Marc Culler's SageMath-macOS app could provide inspiration for that.

After having done some research on this, my preference would be to package Sage as an AppImage, and I have plans for doing that.  An AppImage needs to be relocatable, and I believe that the scripts I use for the macOS app to make it relocatable would be easily adapted to do the same thing on linux.  I have not built an AppImage for Sage yet, but as a warmup I packaged SnapPy as a linux AppImage, and that was successful.  It is very easy to work with AppImages.  They are not sandboxed in the way that a snap or flatpak is sandboxed (e.g. restricting where files can be read from or written to), which I view as a plus, but they do not need to depend on any local libraries other than the C runtime.

The Sage macOS app is technically a GUI app, since it opens one window which is used to launch Sage, but there is no GUI provided for Sage itself.  The GUI is a few lines of tkinter code which could be re-used on linux.  So my plan would be to make the linux AppImage work the same way as the macOS app, with essentially the same code.

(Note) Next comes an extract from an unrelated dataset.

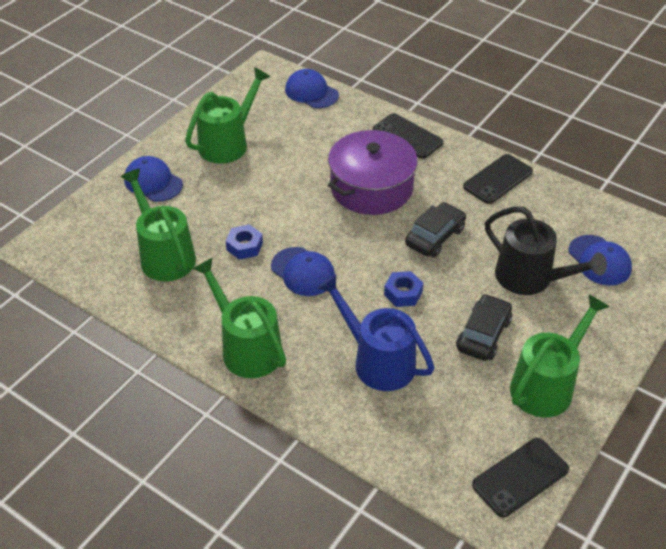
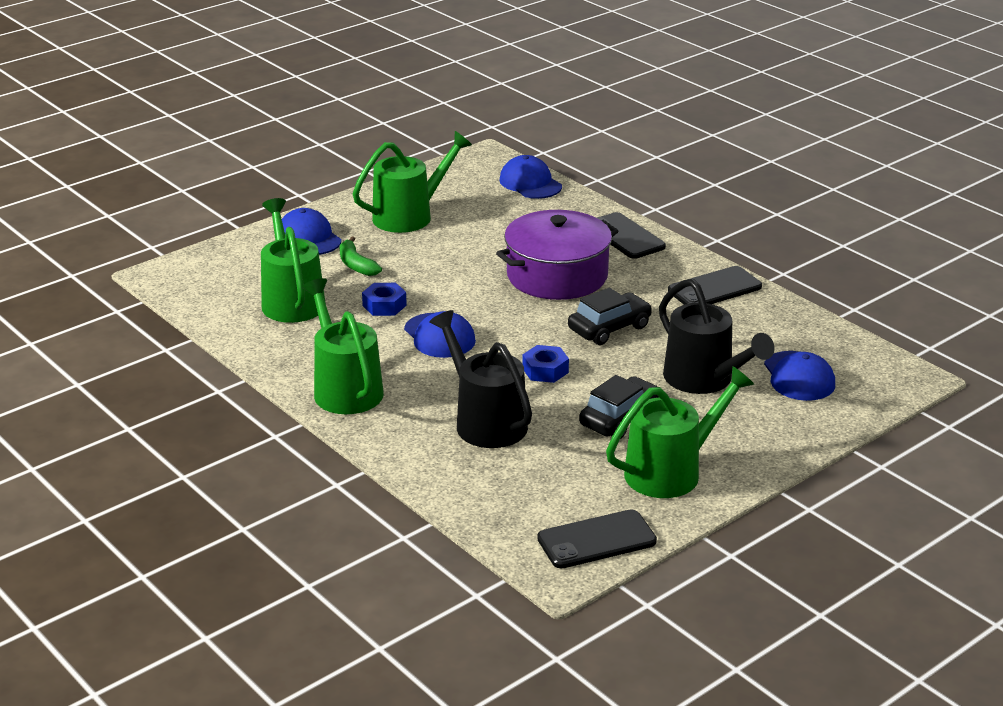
camera: 15 degrees right, 15 degrees down
blue watering can [317,274,435,391] -> black watering can [429,310,532,448]
none -> green banana [340,236,382,276]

 An AppImage is a single file which is an ELF executable (although you must run chmod +x after downloading it) and which also contains an appended (compressed) squashfs filesystem that includes all code and libraries needed to run the main program.  It works completely in user space and need not require any external system packages.  The AppImage can go anywhere (although ~/bin is a recommended location).  It can also be easily integrated with an XDG desktop system by just adding a .desktop file and an icon.  (The Snappy AppImage installs those two files if run with an option --install.)

Ideally one would  build the appimage on a manylinux docker image so that it would be compatible at least with 5 year old linux systems.

 The Appimage executable simply mounts the squashfs filesystem and execs the main program, which can be a script, from a standard location in the filesystem.  It requires FUSE to mount the filesystem, which unfortunately mans that it will not work on WSL since, supposedly, WSL does not support FUSE.